[oe] A question of workflow

Justin Patrin papercrane at gmail.com
Mon Jan 8 19:11:13 UTC 2007


On 1/8/07, Patrick Ohly <Patrick.Ohly at gmx.de> wrote:
> On Sun, 2007-01-07 at 14:46 -0800, Justin Patrin wrote:
> > One thing I could see us doing is possibly comitting a patch as-is and
> > then making changes and comitting that. (Of course, we wouldn't push
> > until it's all finished) but I don't know how well that will merge.
>
> I think it would merge as well (or bad) as committing to a branch first.
> The reason why I didn't mention this possibility is that it means that
> the core developer's revision of the trunk gets temporarily "polluted"
> with an unchecked and possibly incomplete patch. That might prevent
> finishing and pushing some other, more important work. I also don't know
> how easy it would be to back out the patch completely.

I'm not sure what making another branch realy buys here. In fact, I'm
not even sure how monotone is happily merging your conflicts seeing as
the patch would still be coming from 2 places. If a contributor makes
a change in their own branch and then it's comitted seperately to .dev
then they're 2 different revisions.

>
> > Monotone uses the revision graph to deal with merging and your local
> > commit still wouldn't likely be the same revision as what the dev
> > comitted.
>
> I'm on thin ice here because I don't know monotone well enough, but
> isn't a common ancestor enough to do the three-way merge that has a much
> better chance of avoiding merge conflicts? There is guaranteed to be a
> common ancestor for external and core OE developer even if both work
> with branches because both share the same OE trunk.

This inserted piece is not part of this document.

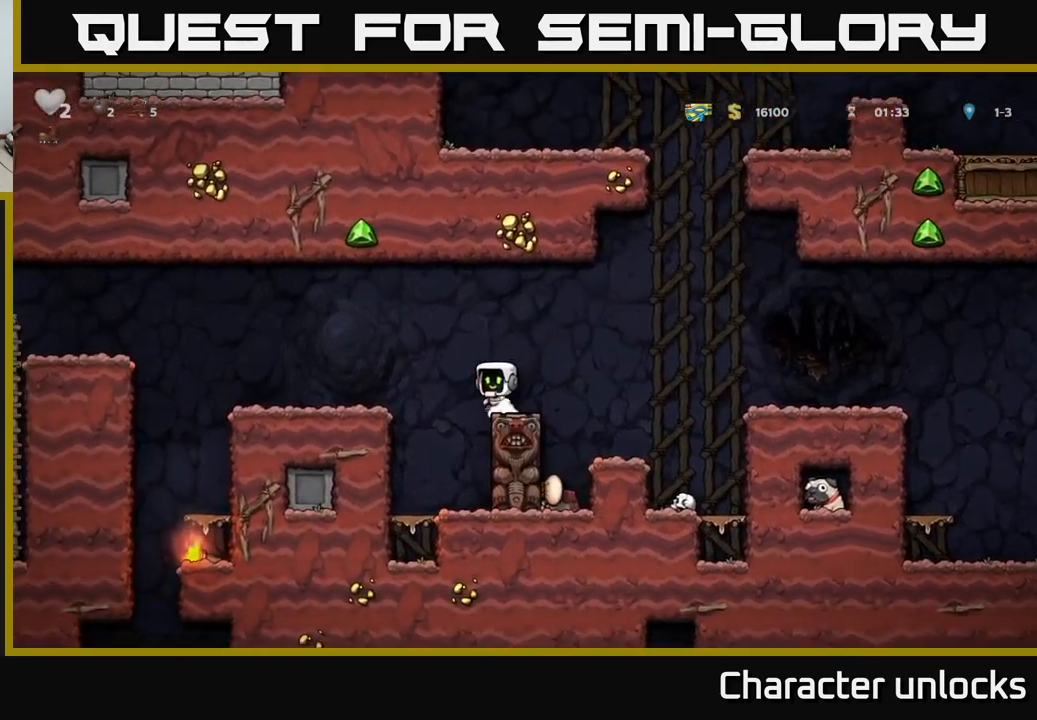
{"buttons": ["DPAD_LEFT"], "left_stick": "center", "events": [[150, "A", "up"]]}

With my workflow you have a common *revision* and this means that
monotone can realy do the merge work for you.

>
> > Hmmm, now that I think of it this workflow might work:
> >
> > Contributor:
> > 1) notes current (.dev) revision they are using in their workspace
> > 2) makes changes
>
> As you said, this assumes that the contributor always develops the patch
> against the oe.dev branch. The more likely situation with an active
> contributor is that he has multiple pending patches that he needs to
> continue with his work. He might store them using quilt/patcher or in a
> monotone branch, but in either case the base revision of a patch is not
> something found on the oe.dev branch.

This is easily solveable. The contributor can use the latest official
.dev rev and make their patch, then commit. Once this is done they can
merge/propagate to their own branch.

>
> > OE dev (assuming patch and change is ok):
> > 5) updates their workspace to revision from 1)
>
> Even if the contributor is able to provide a revision, isn't that going
> to be a lot slower for the core developer? It implies going back to an
> older revision and then recompiling all sources necessary to check the
> patch (okay, that could be skipped, but that's not desirable).

Updating to an older revision isn't hard. It's about the same thing as
doing a new checkout or creating a new branch.

>
> In my "temporarily branch on commit" proposal the developer would be
> able to keep working with the currently checked out and compiled
> revision of the meta data, although admittedly reusing the same branch
> name requires some more thought - I'm not exactly sure how to do that
> with monotone.
>

As long as we create the same revision, merging is going to be much
simpler. Even if a dev has to go "back" to commit the patch then they
can simply merge with head and be back up to current.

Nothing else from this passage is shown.